1. Pierre Dagenais, Akwesasne, 2011-12
Season stats: 45 Games, 81 goals, 62 assists, 143 points, 3.2 PPG, 5 GWG, +52
It had to be this. You know how guys in beer league will tell tales of how good the guys who played in the CHL or UHL or whatever are compared to regular beer leaguers? This is the pro hockey equivalent of that question. What would happen if an NHL talent played in the FHL? Dagenais was twice a draft pick of the Devils, a 2nd rounder in 1996 and a 4th rounder in 1998. He played 142 games in the NHL netting 58 points.
After coming to the States from the KHL, Dagenais scored 54 points in 23 games for Akwesasne in 2010-11, and then took off the next year. In 2011-12, Dagenais set the league record for points, the next closest season being 19 points fewer, the league record goals with an AMAZING 81, nearly 2 per game, and 25 more than the next best season from Tyler Gjurich at 56. It’s probably safe to say his goals and points totals will never be topped in the FHL, unless the season expands or another player with NHL experience somehow ends up playing in the league.
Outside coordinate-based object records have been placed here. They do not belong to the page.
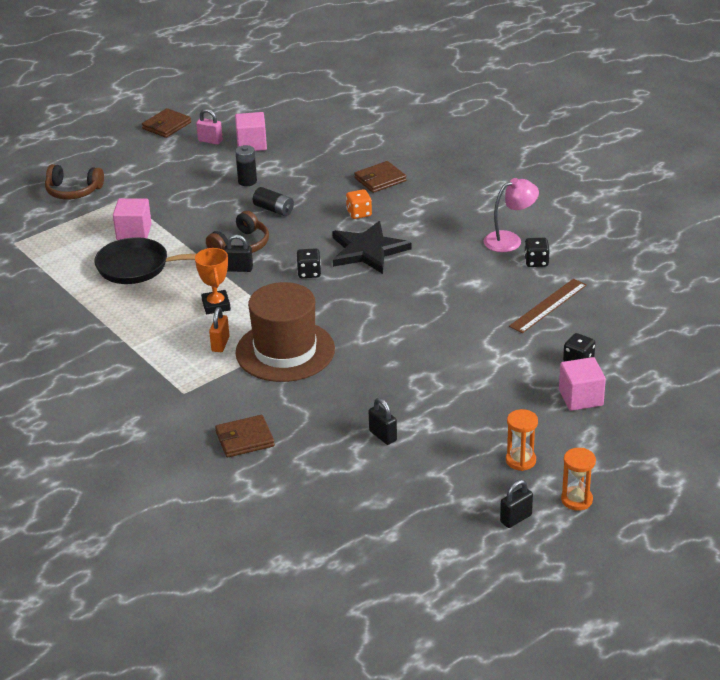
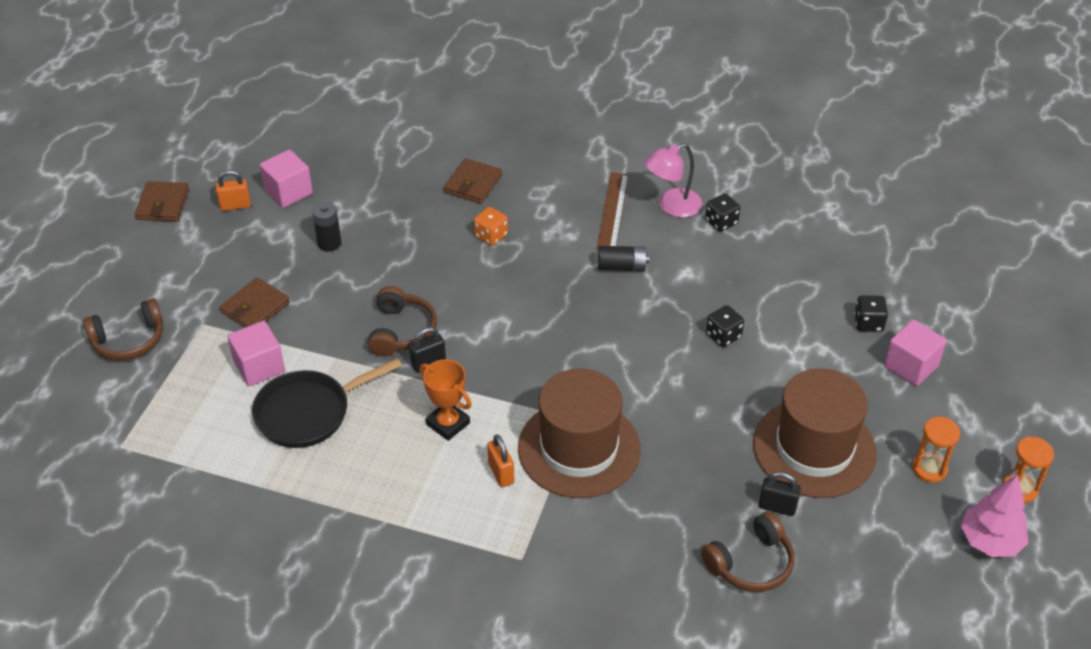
camera: 35 degrees left, 10 degrees up
pink padlock [196,109,223,145] -> orange padlock [216,170,251,211]
brown wallet [215,415,275,458] -> brown wallet moved to [220,277,290,328]
black battery [253,187,294,216] -> black battery moved to [598,246,649,271]
black dice [296,248,321,278] -> black dice moved to [706,305,744,347]
black star [332,221,412,274] -> none
pink lamp [484,178,539,252] -> pink lamp turned 150 degrees counterclockwise [645,143,702,218]
black padlock [500,480,533,528] -> pink tree [961,475,1028,557]
brown ruler [509,279,587,333] -> brown ruler moved to [596,172,629,251]
none -> brown headphones [701,511,795,592]
none -> brown hat [753,368,877,498]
He averaged 3.2 points per game, also highest in league history. Had Akwesasne played 53 games like New Jersey did, eight more games than the 45 he suited up for, he would have scored 170 points.
Dagenais was so good that he helped teammate Sylvain Deschatelets (who himself was a very over-qualified player for the FHL with stints in the ECHL, WCHL, and the Swiss A League) net 86 assists, second in FHL history, and finish second in scoring at 104 points. For reference, after that season, Deschatelets has never broke 60 points in six seasons in the LNAH.
So that’s our list. Agree? Disagree? Is there someone whose season should be higher on the list? Lower?